Deriving iterative applications of an operator using recursion

Question

In this answer by Angina Seng, they start with the proposition that:

$$ P^n = \sum_{k=1}^n a_{n,k} x^k D^k$$

Why were they able to do this? Is there any easy justification to give for it?

Answer 1

It's a general fact about the Weyl algebra $k[x, D]$ (where $D = \partial_x$) that every element can be written this way. The proof is just by induction; you apply the canonical commutation relation $D x - x D = 1$ a lot to move $x$'s past $D$'s. As a simple example,

$$(xD)^2 = x(Dx)D = x(xD + 1)D = x^2 D^2 + xD.$$

In general, it suffices to show that $D^i x^j$ can be written as a sum of terms of the form $x^k D^{\ell}$, which you do by commuting the $k$ copies of $x$ past the $j$ copies of $D$ using the canonical commutation relation.

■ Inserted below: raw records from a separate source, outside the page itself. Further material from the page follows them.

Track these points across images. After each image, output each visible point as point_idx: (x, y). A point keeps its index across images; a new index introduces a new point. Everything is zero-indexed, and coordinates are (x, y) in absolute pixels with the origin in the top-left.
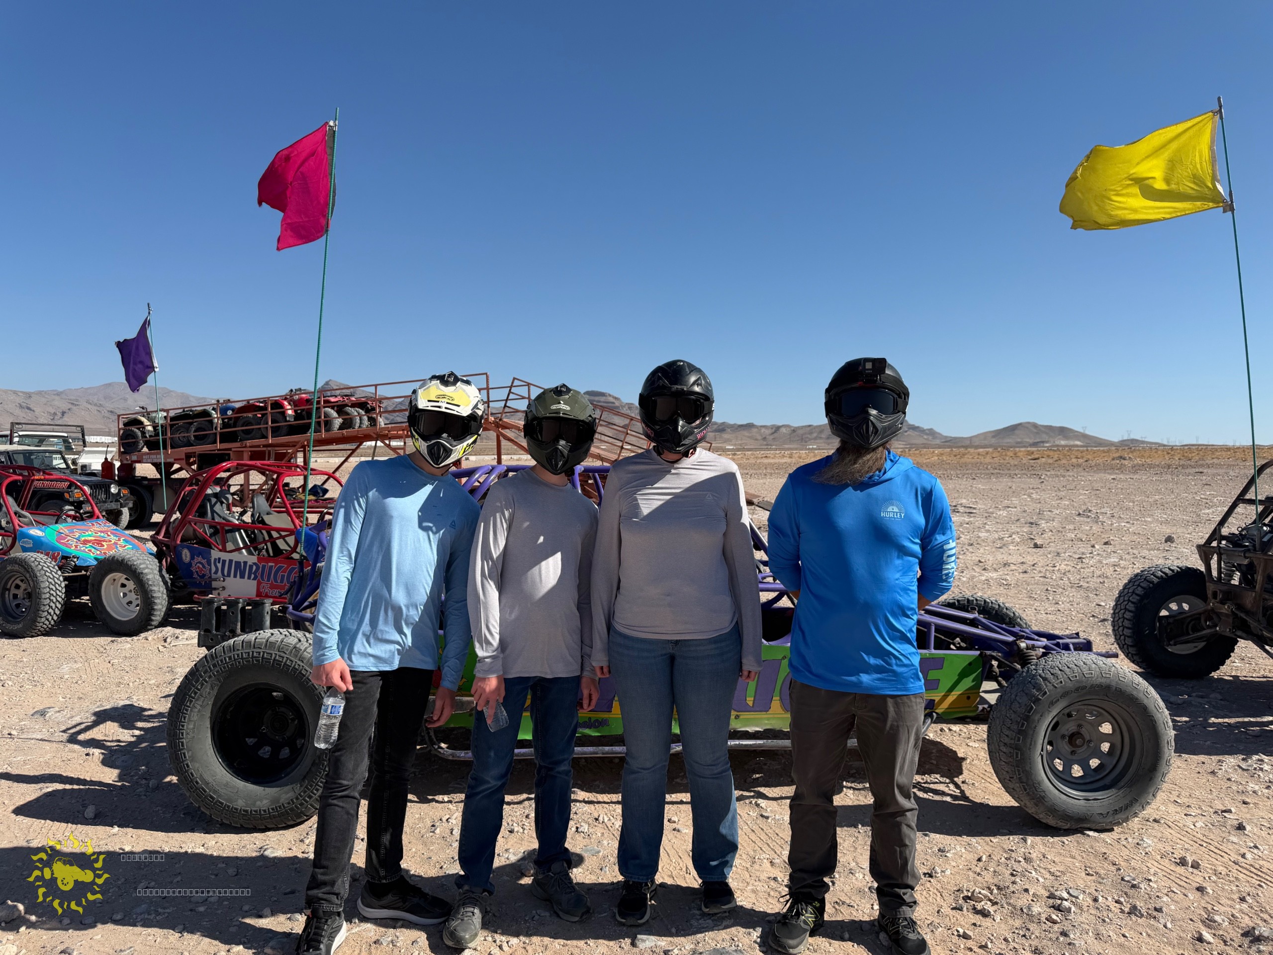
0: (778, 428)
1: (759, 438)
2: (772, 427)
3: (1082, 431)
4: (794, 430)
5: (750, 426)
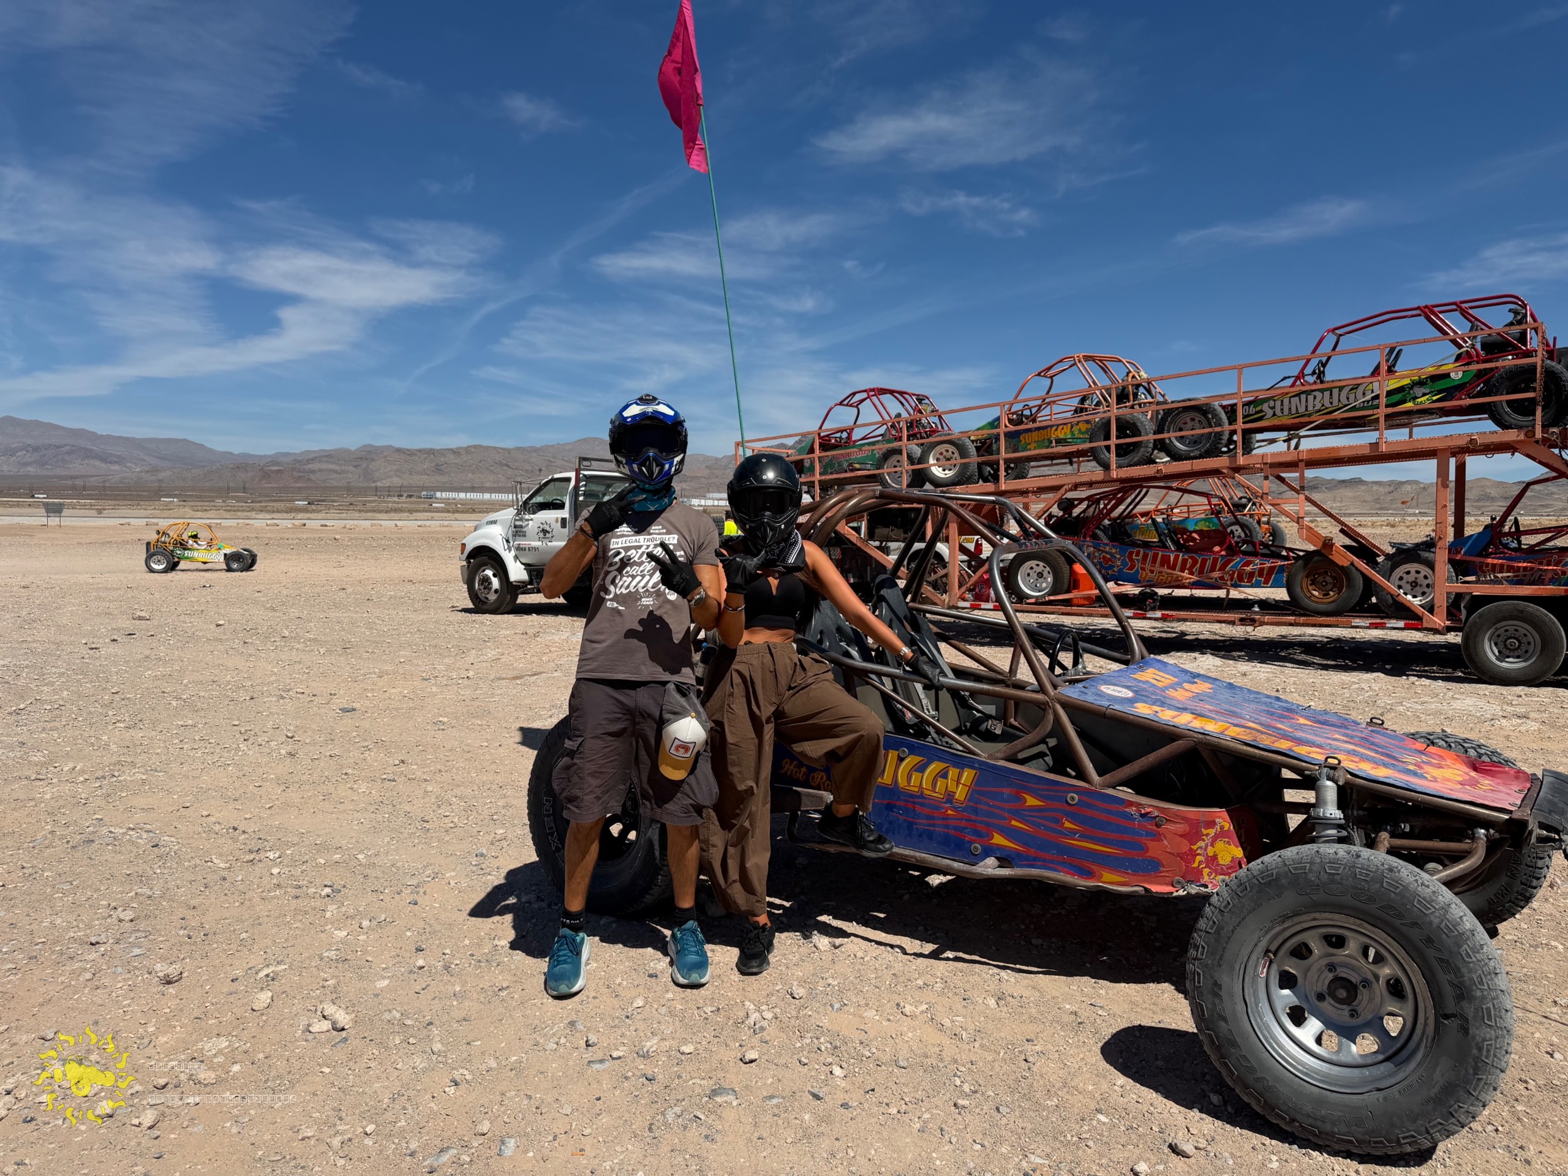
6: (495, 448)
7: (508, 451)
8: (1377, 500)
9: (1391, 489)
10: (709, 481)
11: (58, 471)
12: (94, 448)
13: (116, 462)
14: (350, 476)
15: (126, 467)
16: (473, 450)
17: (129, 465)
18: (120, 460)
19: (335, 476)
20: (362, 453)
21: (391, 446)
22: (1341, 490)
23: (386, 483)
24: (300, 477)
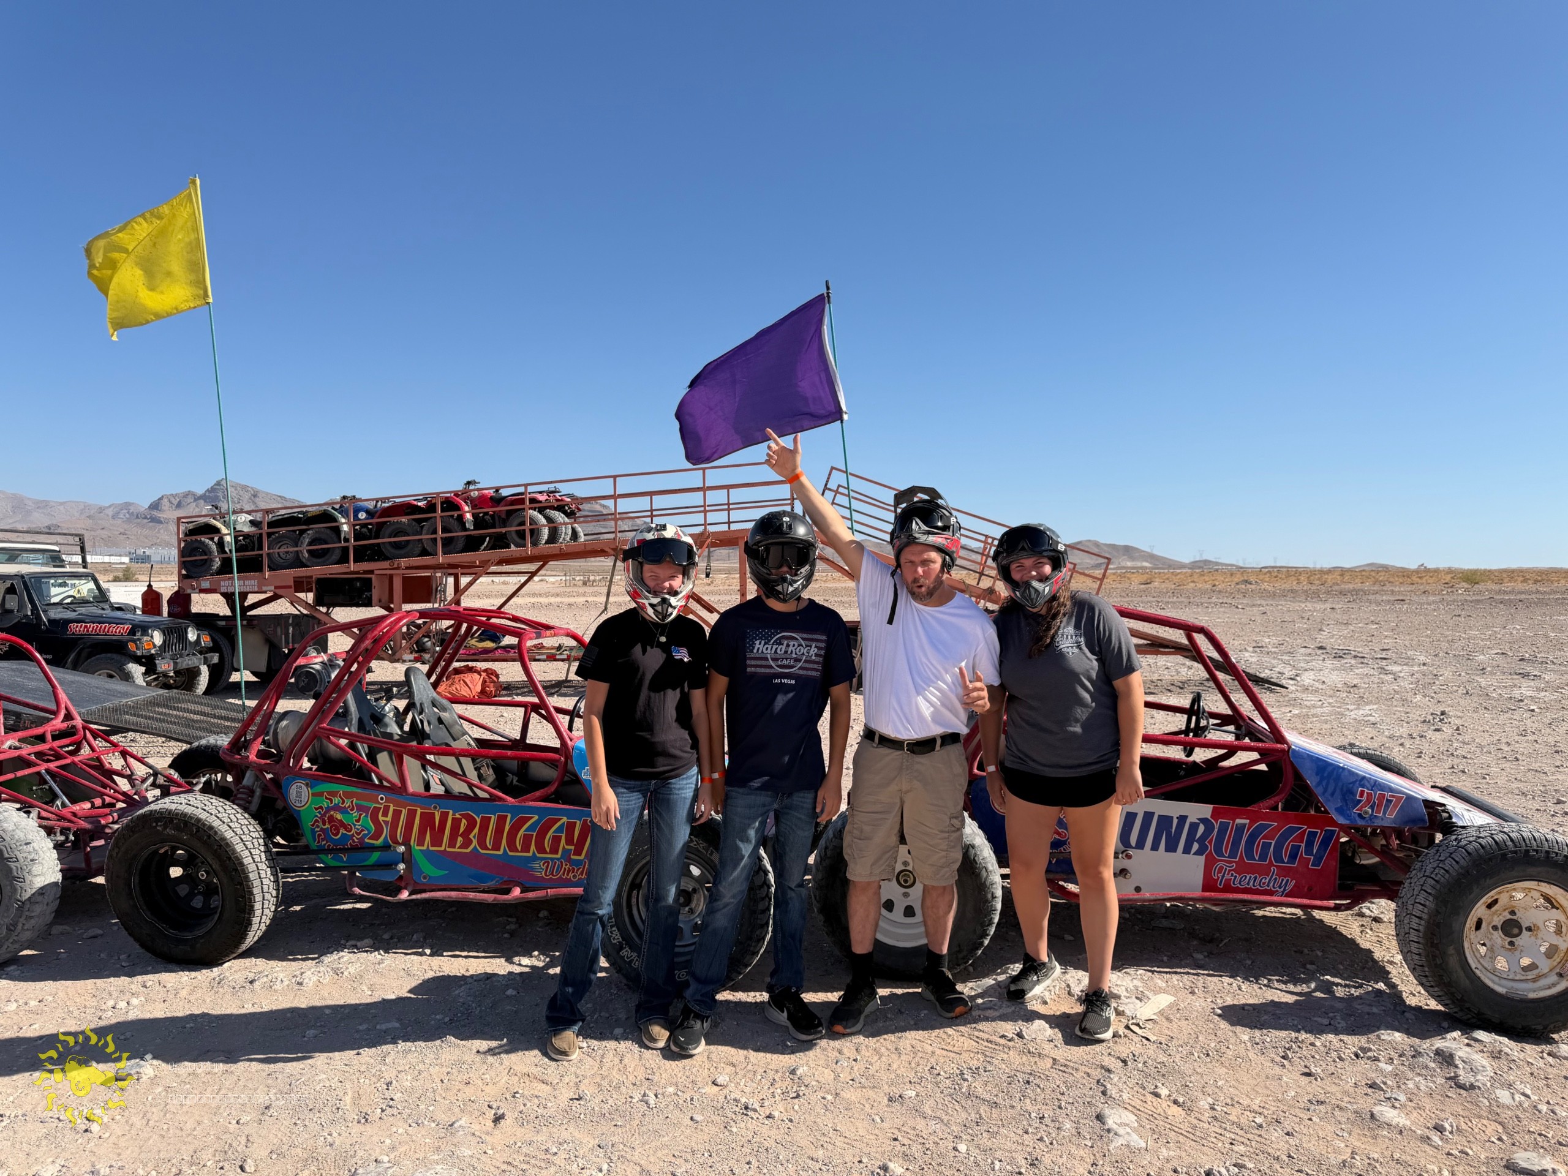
3: (1149, 550)
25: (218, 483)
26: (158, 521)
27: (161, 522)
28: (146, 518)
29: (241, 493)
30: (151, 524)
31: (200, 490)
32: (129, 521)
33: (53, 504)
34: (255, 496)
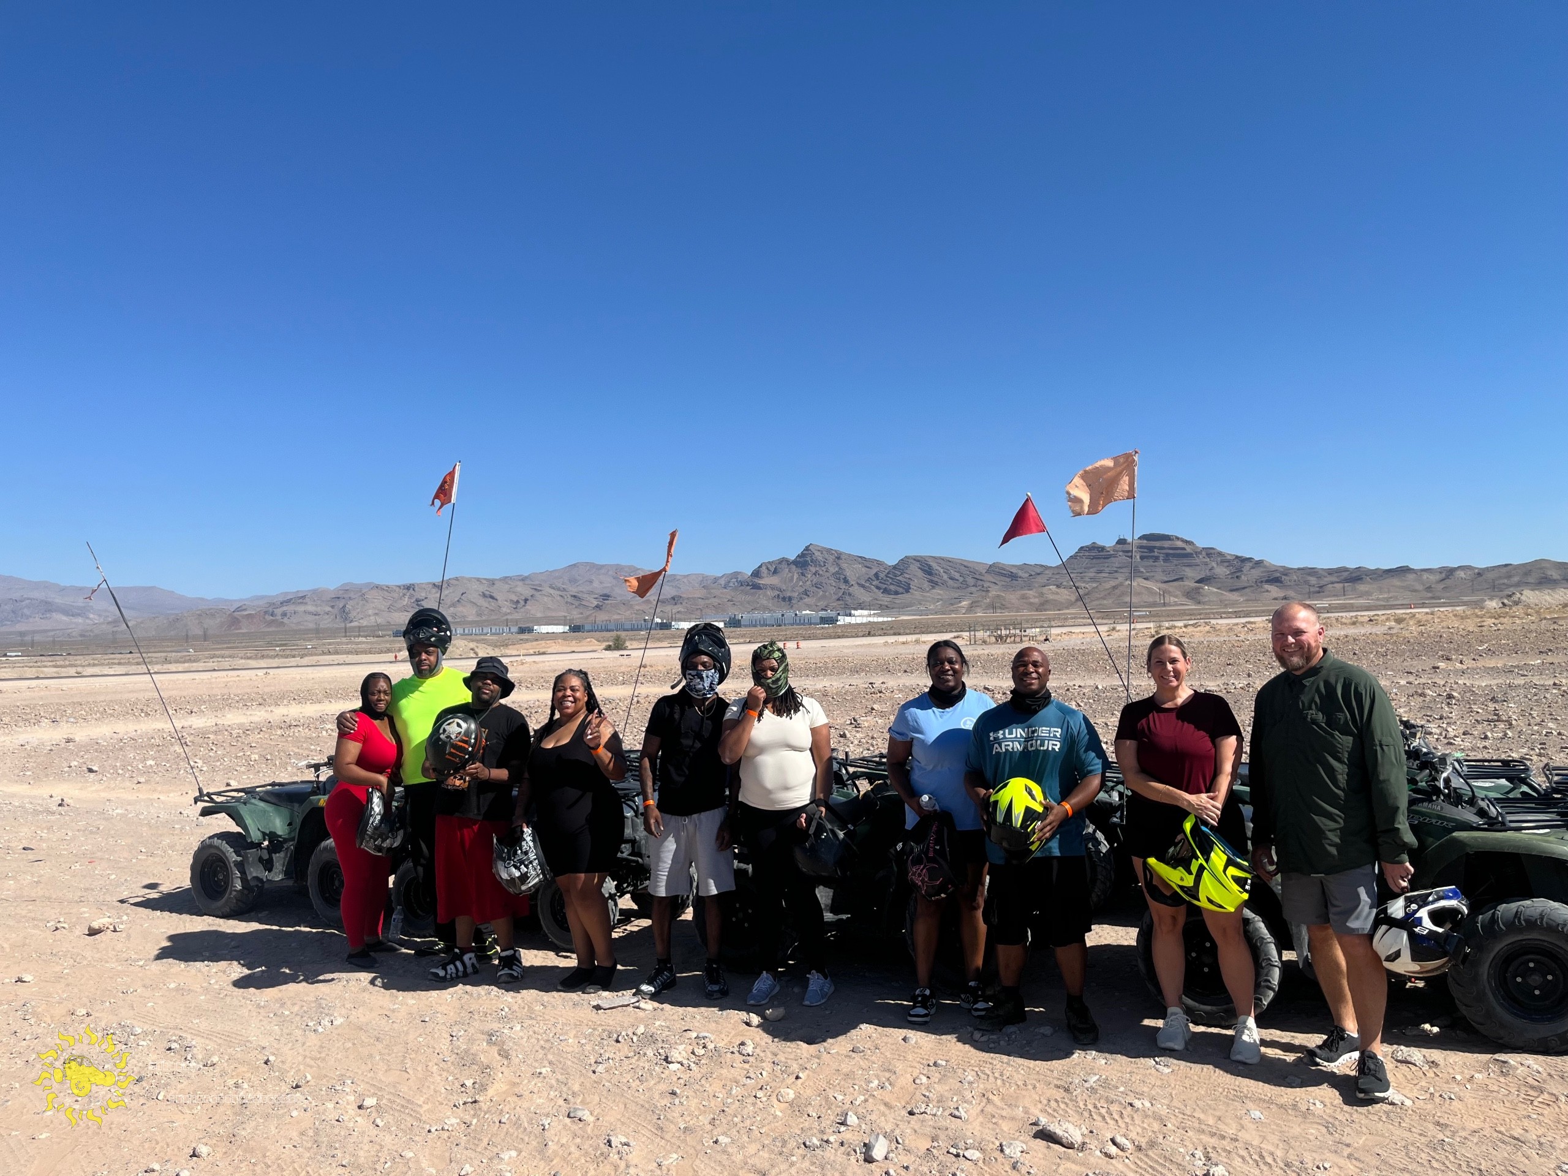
0: (1449, 572)
1: (1420, 587)
2: (1441, 570)
4: (1480, 573)
5: (1404, 570)
6: (478, 580)
7: (492, 582)
8: (1429, 589)
9: (1443, 575)
10: (707, 601)
11: (21, 627)
12: (57, 601)
13: (79, 615)
14: (326, 617)
15: (88, 618)
16: (456, 582)
17: (91, 616)
18: (81, 612)
19: (310, 618)
20: (341, 592)
21: (369, 583)
22: (1388, 580)
23: (364, 623)
24: (273, 621)
25: (807, 549)
26: (756, 587)
27: (760, 588)
28: (748, 585)
29: (826, 556)
30: (753, 591)
31: (792, 558)
32: (735, 589)
33: (678, 577)
34: (839, 558)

It will be convenient to adopt the notation $[X, Y] = XY - YX$ and to prove lemmas about it, e.g. that it's a derivation in each variable, and a lemma about what $[X, Y^n]$ looks like.

Abstractly you can get this out of the Poincare-Birkhoff-Witt theorem, applied to the universal enveloping algebra of the Heisenberg algebra $\text{span}(x, D, 1)$. (You then need to take a quotient of the universal enveloping algebra given by setting $1$ to the identity to get the Weyl algebra.)